Swiss national community survey on functioning after spinal cord injury: Protocol, characteristics of participants and determinants of non-response.

OBJECTIVE

To detail the protocol, recruitment, study population, response, and data quality of the first population-based community survey of the Swiss Spinal Cord Injury (SwiSCI) Cohort Study.

DESIGN

The survey consisted of 3 successive modules administered between September 2011 and March 2013. The first two modules queried demographics, lesion characteristics and key domains of functioning.

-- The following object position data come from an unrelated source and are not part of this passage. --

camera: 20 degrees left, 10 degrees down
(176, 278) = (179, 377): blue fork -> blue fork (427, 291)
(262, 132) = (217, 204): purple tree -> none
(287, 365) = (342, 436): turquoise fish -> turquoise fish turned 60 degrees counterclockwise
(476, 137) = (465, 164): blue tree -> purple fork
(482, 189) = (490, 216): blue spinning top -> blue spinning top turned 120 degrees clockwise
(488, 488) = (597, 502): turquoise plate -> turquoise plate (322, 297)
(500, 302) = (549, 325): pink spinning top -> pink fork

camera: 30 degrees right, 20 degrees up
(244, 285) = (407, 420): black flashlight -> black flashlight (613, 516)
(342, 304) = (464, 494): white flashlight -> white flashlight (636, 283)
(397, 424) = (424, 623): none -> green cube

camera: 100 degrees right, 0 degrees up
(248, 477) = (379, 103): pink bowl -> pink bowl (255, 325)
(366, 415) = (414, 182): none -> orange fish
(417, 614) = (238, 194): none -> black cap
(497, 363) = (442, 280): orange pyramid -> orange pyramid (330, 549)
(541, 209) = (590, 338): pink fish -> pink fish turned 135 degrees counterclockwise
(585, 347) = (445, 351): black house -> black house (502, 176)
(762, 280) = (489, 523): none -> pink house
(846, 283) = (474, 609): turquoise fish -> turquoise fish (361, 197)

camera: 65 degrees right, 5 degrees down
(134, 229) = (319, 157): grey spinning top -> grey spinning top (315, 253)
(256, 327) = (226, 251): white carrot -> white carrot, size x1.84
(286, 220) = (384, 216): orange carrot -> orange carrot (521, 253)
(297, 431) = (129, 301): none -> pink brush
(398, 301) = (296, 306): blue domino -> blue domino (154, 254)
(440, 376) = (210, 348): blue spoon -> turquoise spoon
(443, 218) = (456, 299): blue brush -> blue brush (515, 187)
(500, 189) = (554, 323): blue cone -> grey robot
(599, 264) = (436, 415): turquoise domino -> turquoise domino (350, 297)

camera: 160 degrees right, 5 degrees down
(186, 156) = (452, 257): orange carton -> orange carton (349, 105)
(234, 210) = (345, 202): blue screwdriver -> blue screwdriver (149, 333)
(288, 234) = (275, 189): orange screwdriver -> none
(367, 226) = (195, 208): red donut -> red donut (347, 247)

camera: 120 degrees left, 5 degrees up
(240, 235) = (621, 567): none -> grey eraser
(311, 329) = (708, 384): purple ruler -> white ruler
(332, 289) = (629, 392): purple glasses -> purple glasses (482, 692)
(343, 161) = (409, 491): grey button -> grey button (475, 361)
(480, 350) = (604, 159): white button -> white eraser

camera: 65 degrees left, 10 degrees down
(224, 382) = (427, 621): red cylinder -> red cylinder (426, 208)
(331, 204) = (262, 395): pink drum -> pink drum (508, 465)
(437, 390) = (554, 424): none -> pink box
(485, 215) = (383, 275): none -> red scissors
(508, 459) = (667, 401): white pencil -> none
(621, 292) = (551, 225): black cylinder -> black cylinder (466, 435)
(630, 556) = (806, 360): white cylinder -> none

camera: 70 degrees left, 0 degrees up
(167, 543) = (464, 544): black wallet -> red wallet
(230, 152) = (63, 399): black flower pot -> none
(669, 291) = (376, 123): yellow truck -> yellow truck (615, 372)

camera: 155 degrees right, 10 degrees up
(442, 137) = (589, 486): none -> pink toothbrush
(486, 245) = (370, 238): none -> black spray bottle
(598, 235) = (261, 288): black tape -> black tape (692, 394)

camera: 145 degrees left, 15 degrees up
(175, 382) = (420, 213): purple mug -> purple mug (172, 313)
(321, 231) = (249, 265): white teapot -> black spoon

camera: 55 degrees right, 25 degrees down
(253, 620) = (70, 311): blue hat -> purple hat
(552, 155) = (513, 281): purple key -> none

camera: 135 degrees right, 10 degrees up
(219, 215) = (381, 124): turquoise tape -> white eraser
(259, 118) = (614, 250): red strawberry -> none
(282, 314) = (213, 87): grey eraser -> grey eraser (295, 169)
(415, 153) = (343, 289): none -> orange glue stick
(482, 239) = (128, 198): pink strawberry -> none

The third module collected information on psychological personal factors and health behaviour; work integration; or health services and aging.

PARTICIPANTS

Community-dwelling persons with chronic spinal cord injury in Switzerland.

METHODS

Descriptive analyses of the recruitment process, participant characteristics, and correspondence between self-reported and clinical data. Determinants for participation and the impact of non-response on survey results were assessed.

RESULTS

Out of 3,144 eligible persons 1,549 participated in the first two modules (cumulative response rate 49.3%). Approximately three-quarters of participants were male, with a median age of 53 years, and 78% had traumatic spinal cord injury. Record-linkage with medical records demonstrated substantial agreement with self-reported demographic and lesion characteristics. A minimal non-response bias was found.

CONCLUSIONS

The community survey was effective in recruiting an unbiased sample, thus providing valuable information to study functioning, health maintenance, and quality of life in the Swiss SCI community.